“Utanıyorum, hem yaptıklarımdan hem de daha yapmadıklarımdan. Asla yapmam dediğim o kadar çok şey yaptım ki hayatta, ama bir anda. Tam otuz yıl boyunca asla diye dolanırken, yanlışlardan kaçarken otuzdan sonra tüm hataları ardı ardına yapmaya başladım. Yanlış olduklarını biliyorum, hatta yaptığım her yanlıştan sonra kendime kızıyorum. Süper egom ve idim işte burada başlıyor birbirleriyle çatışmaya. İnsanın içine bastırdıkları ilerleyen yaşlarda felaket olarak ortaya çıkar. Yaşamaktan korktuğu ve uzak kalmaya çalıştığı her şeye daha bir bulaşıyor elleri.
O kadar çok şeyi içimde bastırmışım ki şu an fark ediyorum önceden hata yapmanın şimdi hata yapmaktan daha kârlı olacağını. Savrulmuş durumdayım, çamura battım sanki, çırpındıkça daha dibe vuruyorum, çırpınmasam öylece bataklıkta kalacağım. Bir değnek ya da bir ipe ihtiyacım var ancak kimden yardım isteyebilirim ki? Etrafımda kimsem yok, daha doğrusu kendin girdin kendin çık bakışları dışında bana yardım edecek kimse yok.”
Günlüğümün 82. sayfasındaydım. Daha önce doldurduğum günlüklerimi tek bir çekmecede koruyordum ancak bu günlüğüm bu yıl yaşadığım ve yaptığım tüm utanç olaylarımı, hatalarımı barındırıyordu; bu sebepten içimde kalanları yazdıktan sonra yakmayı düşünüyordum. Şimdiye kadar yazdıklarım; gördüğüm çiçekler, böcekler ve yaşadığım güzel günlerdi.
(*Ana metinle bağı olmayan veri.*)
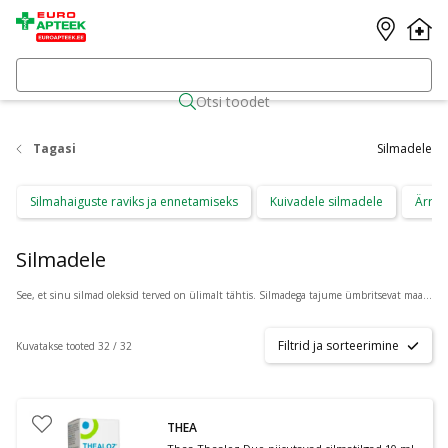
Otsi toodet
Tagasi
Silmadele
Silmahaiguste raviks ja ennetamiseks
Kuivadele silmadele
Ärrit
Silmadele
See, et sinu silmad oleksid terved on ülimalt tähtis. Silmadega tajume ümbritsevat maailma ning näeme teisi ja ennastki. Seetõttu on oluline hoida silmad pidevalt parima tervise juures. Mõnikord piisab selleks heast unest, teine kord tuleb kasutada ravimite abi.
Filtrid ja sorteerimine
Kuvatakse tooted 32 / 32
THEA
Herkesten uzak her şeyden arınık saf, iyi niyetli biriyken insanlarla tanıştıkça ben olmaktan çıkmaya başladım. İşin kötü tarafı bunun bilincindeydim, pişmandım ama hâlâ devam ediyordum.
“Ben değilim bu aynada gördüğüm. Gözleri kararmış, içi çökmüş, nefret ifadesiyle dolaşan bu adam kimdi? En son temiz gözlerle bakıyordu şimdi ise bambaşka. Korkunç, çok korkunç. Utanç dolu. Ne olmuştu ona? Kim kırdı kanadını da melek olmaktan çıkıp şeytana büründü? Tanrı mı yoksa? Evet, evet lanetlemiş olmalı başka açıklaması olamaz. O kadar saf o kadar temiz kalmaya çalıştım ki belki de Tanrı içimdeki bir tutam kötülüğü görüp yüzüme vurmak istedi. Peki ya onca insan? O kadar çok kötü şeyler yapıyorlar ki, hiç mi utanmıyorlar benim kadar, hiç mi benim gibi vicdanları onları yiyip kemirmiyor? Bu kadar mı alıştılar?
Kötülüğün olmadığı bir yerde herkes iyidir, asıl önemli olan kötülüğün olduğu yerde iyi kalabilmekte. Kötü ortamlardan uzak kalarak kendimi korumuşum aslında yıllarca, şimdi ise tek bir ortam beni dağıtmaya yetti. Ne yapacağım peki? Nasıl düzeleceğim, nasıl eski halime döneceğim?”
Yazdıktan sonra fark ettim gerçekten eski halime dönmek istiyor muydum? Pısırık, cılız ve güçsüz bir adam olmayı istiyor muydum? Bu dünya da ne ahlaklı olmak ne de ahlaksız olmak insanı bir yere getiriyordu. İkisini de reddetme seçeneği olsa güzel olurdu diye düşündüm.
“Pişmanım yaptıklarımdan ama biliyorum ki tekrar yapacağım. Bu ne dengesizlik. Düşünmeden edemiyorum, vicdanım susmuyor. Bu ikilem beni yiyip bitirmeden ben bitirmeliyim.”
Annem kapımı tıklattı içeriden ses çıkmayınca sessizce içeriye girdi. Gözleri önce masadaki en sevdiği tabağının üstende yanıp kül olmuş günlere gitti. Günlüğün yanındaki kanları fark edince göz bebekleri büyüdü ve bana sonrada kolumda bıçakla açtığım çizgiye kitlendi. Çok geç kalmıştı, ben çoktan vicdanımı susturmuştum.